─── EXTRACTED DATA

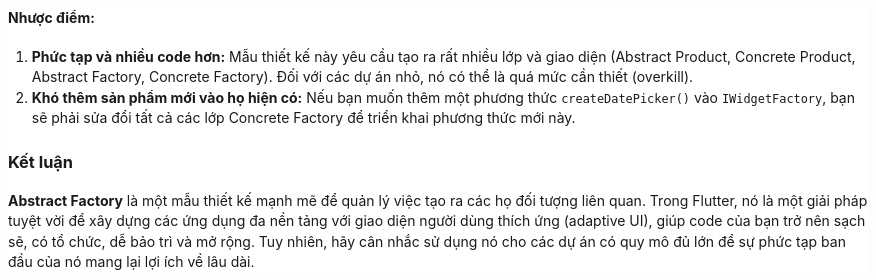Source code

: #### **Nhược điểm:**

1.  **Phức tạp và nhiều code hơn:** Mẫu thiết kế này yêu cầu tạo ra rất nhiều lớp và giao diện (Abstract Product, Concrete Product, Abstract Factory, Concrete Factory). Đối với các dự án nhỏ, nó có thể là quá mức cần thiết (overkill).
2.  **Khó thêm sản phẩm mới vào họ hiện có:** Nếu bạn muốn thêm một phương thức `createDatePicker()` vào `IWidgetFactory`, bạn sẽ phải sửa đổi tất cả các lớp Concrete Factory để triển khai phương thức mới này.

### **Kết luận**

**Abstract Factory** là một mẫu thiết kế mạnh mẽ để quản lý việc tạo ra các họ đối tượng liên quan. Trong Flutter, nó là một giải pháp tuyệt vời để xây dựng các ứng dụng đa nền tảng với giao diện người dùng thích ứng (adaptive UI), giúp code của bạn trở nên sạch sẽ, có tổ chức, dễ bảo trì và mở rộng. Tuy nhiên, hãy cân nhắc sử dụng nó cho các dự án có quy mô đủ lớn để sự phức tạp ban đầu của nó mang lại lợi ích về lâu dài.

──────

INSTRUCTION: Rewrite every line of the records above as a numbered list, skipping blank lines and leaving out the pictures.

WRITTEN ANSWER:
1. Source code
2. : #### **Nhược điểm:**
3. 1.  **Phức tạp và nhiều code hơn:** Mẫu thiết kế này yêu cầu tạo ra rất nhiều lớp và giao diện (Abstract Product, Concrete Product, Abstract Factory, Concrete Factory). Đối với các dự án nhỏ, nó có thể là quá mức cần thiết (overkill).
4. 2.  **Khó thêm sản phẩm mới vào họ hiện có:** Nếu bạn muốn thêm một phương thức `createDatePicker()` vào `IWidgetFactory`, bạn sẽ phải sửa đổi tất cả các lớp Concrete Factory để triển khai phương thức mới này.
5. ### **Kết luận**
6. **Abstract Factory** là một mẫu thiết kế mạnh mẽ để quản lý việc tạo ra các họ đối tượng liên quan. Trong Flutter, nó là một giải pháp tuyệt vời để xây dựng các ứng dụng đa nền tảng với giao diện người dùng thích ứng (adaptive UI), giúp code của bạn trở nên sạch sẽ, có tổ chức, dễ bảo trì và mở rộng. Tuy nhiên, hãy cân nhắc sử dụng nó cho các dự án có quy mô đủ lớn để sự phức tạp ban đầu của nó mang lại lợi ích về lâu dài.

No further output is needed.